Robin Oakley

Flat pack

More and more jockeys are abandoning jump racing

issue 30 May 2015

Getting to Goodwood last Saturday was an achievement in itself. On the Bank Holiday weekend I calculated a cross-country route from Oxfordshire to avoid the traffic. All went well until my satnav threw a hissy fit at my variations. Its female voice, that of an eager hockey mistress contemplating a career change to dominatrix, instructed me to take the fourth turning off a roundabout that possessed only three. Shortly afterwards came a peremptory order to ‘turn right’ off a long straight road that offered no exit, so I switched her off and navigated the old-fashioned way with a map. Even then there were problems: when I stopped in one leafy Surrey lane to seek confirmation from a sensible-looking lady in a headscarf that I was on the right road, I was puzzled at the way she backed away from the car window rather than approaching it with her advice. At the time I blamed the garlic in the excellent turkey koftas Mrs Oakley had served the night before: only afterwards did I realise that perhaps it is not wise to approach single females on the kerbside with your CD playing Jose Feliciano’s heavily suggestive version of ‘C’mon Baby, Light My Fire’. She probably passed on my number to the local constabulary.

After that journey I should have kept my betting money in my pocket. In the first race I was tempted by Jim and Fitri Hay’s The Corsican, trained by David Simcock, but having been told by a friend that the trainer thought he might need the run I backed the former Ascot winner Remote, trained by John Gosden. The Corsican, an improving horse, won nicely while poor Remote finished fifth of six, having bled from the nose.

Jim and Fitri have some excellent prospects this season and Jim is not afraid of a decent punt. The Corsican was backed from 9–2 to 7–2 and I suspect his owners took home more than the winner’s prize of £22,280. To add to that, Fitri owns The Corsican’s dam.

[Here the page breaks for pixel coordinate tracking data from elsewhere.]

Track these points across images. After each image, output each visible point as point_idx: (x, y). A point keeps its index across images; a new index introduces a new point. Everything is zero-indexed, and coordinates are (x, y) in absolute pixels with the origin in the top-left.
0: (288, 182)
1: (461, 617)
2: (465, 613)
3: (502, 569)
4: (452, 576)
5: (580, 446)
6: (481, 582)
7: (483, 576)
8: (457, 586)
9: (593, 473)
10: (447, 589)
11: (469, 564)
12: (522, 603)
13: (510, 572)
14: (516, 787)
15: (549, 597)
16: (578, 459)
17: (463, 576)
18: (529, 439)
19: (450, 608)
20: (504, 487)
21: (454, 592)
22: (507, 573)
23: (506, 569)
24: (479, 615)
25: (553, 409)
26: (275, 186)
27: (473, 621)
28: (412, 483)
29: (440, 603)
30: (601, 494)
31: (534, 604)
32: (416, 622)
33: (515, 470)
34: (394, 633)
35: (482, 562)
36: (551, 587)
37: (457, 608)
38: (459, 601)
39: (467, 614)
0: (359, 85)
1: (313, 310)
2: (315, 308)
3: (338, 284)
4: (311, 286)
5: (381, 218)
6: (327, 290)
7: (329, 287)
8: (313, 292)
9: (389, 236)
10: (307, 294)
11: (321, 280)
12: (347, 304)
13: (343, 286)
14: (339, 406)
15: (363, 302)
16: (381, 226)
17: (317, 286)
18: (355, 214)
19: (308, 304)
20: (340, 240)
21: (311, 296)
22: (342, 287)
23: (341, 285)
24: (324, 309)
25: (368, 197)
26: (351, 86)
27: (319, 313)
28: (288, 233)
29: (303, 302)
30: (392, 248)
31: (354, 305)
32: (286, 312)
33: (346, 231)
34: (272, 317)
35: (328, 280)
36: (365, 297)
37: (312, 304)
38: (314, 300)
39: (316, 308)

I backed the Hays’s Felix Mendelssohn in the next, but he did not appear to be suited to Goodwood’s undulations and could finish only fourth behind Ayrad, ridden by Graham Lee. With The Corsican having been ridden by Jim Crowley, it meant that the first two winners at the famous Flat course had been partnered by former jump jockeys and switching codes seems to be a growing trend. A former Grand National winner like Graham Lee, Timmy Murphy has now switched from jump racing to Flat while other lesser-known names such as Stephen Craine ride both on the Flat and over obstacles.

I remember talking to Jim Crowley, now the Hays’s main rider, back in 2006 when he switched to the Flat and made an immediate impression riding horses for his sister-in-law Amanda Perrett. He told me then, ‘You race so much tighter on the Flat. You have to tidy yourself up …in jumping there’s more time to recover if you miss the break and are not quite where you want to be. It’s not so good on the Flat if you’re seventh or eighth and wanted to be second or third …you’ve got to be on the ball.’

I thought it would be interesting then to hear Graham Lee’s reflections on the different disciplines given his huge success in riding a hundred winners in his first Flat season. Perhaps, though, I did not choose my day to interview a Yorkshireman who treats words as potential treasures best kept under the mattress and who regards the use of an adjective as reckless abandon. If I had had trouble reaching Goodwood from Oxfordshire, Graham Lee had fared worse. Starting from near Middlesbrough at 7 a.m. he failed to make it to the course in time for his first ride at 1.45 and I should have learned from the jockey’s on-air conversation with the eternally amiable and informative parade-ring commentator Anthony Kemp about his victory on Ayrad. Roughly translated it went like this: How had the race developed around him? ‘Didn’t see. I was in front all the way.’ Hadn’t this horse been doing well on the gallops? ‘They didn’t tell me.’

I fared no better. Riding on the Flat instead of over jumps you have to make decisions faster in five-furlong sprints than in a three-mile steeplechase. You have to do a lot more for a skittish two-year-old first time out than you do for a seasoned steeplechaser. So what difference has Graham found in the second phase of his career. ‘No jumps.’ But what about the tactics on the Flat, the split-second decisions? ‘It’s just the same. When the gates open you’ve got to get to the line first, obstacles or no obstacles,’ and off he went. Thanks, Graham, that taught us a lot.

At least then I had the consolation of backing a winner, when Quest For More held on well to take the 1m 6f stayers’ race at 9–2. Graham had two blank rides and a second. I hope his journey home was better.